KOROLYOV, Russia (AFP) — Elvira Kovtun made her first cheese in a pot in her kitchen four years ago.
Kovtun, a housewife and mostly self-taught cheesemaker, became so good that she and her husband decided to turn her passion into a business.
Last month, the high-school sweethearts and parents of three became the first Russians to win a gold prize at the World Cheese Awards, with their "Peshernyi" hard cheese taking the honor at the industry's equivalent of the Oscars.
"I didn't think this was possible," Elvira's husband, Vyacheslav Kovtun, told AFP at their small creamery in the industrial town of Korolyov, outside Moscow.
"Now I believe in everything."
The family's success shows how far Russia's cheese-making industry has come since President Vladimir Putin banned Western food imports in 2014 in a tit-for-tat measure over the Ukraine crisis.
Many Russians had developed a taste for French and Italian cheeses prior to sanctions, and Moscow seized the opportunity to put in place an "import substitution" strategy.
This supported local entrepreneurs trying to set up businesses to replace imported goods.
The results were often mixed, however, with many customers complaining of the higher price and often inferior quality of the Russian-made products.
But dairy farming and cheese-making have become a bright spot.
According to Russia's National Association of Milk Producers, production of cheese and cheese products grew by a third to 670,000 tons a year between 2013 and 2018.

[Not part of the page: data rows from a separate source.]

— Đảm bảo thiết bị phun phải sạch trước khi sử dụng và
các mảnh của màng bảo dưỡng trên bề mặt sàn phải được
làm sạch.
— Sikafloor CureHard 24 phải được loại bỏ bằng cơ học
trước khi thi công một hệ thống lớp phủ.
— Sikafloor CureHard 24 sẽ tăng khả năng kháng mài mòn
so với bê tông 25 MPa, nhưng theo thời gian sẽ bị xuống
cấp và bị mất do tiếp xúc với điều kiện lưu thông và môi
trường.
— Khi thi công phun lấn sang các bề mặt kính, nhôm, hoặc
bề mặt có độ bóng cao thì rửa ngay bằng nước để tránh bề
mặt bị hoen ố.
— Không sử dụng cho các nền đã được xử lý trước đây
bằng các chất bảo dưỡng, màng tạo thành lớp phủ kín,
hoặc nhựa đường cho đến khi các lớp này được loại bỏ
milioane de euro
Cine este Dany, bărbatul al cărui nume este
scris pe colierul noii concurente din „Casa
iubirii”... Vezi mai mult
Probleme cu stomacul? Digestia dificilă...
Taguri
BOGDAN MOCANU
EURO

Last week Putin confessed he was "somewhat worried" when the first punitive measures were introduced, but the events of the past few years proved that the sanctions had worked to "our economy's advantage.”
'Ground-breaking'
Hundreds of artisanal creameries have cropped up across the country and some, like the Kovtuns, are winning top marks from international critics.
Elvira and Vyacheslav, who are both 40 and opened their Korolyov creamery in 2018, had not expected success to come so quickly.
When Elvira called her husband to break the news of the award last month, she was sobbing, Vyacheslav said.
"I got scared. I thought something terrible had happened," he said with a smile.
Their creamery's website crashed from interest after the awards were announced and the winning cheese sold out until April.
More than 3,800 cheeses from 42 countries were in competition at this year's World Cheese Awards in Bergamo, Italy, where products are awarded supergold, gold, silver or bronze prizes.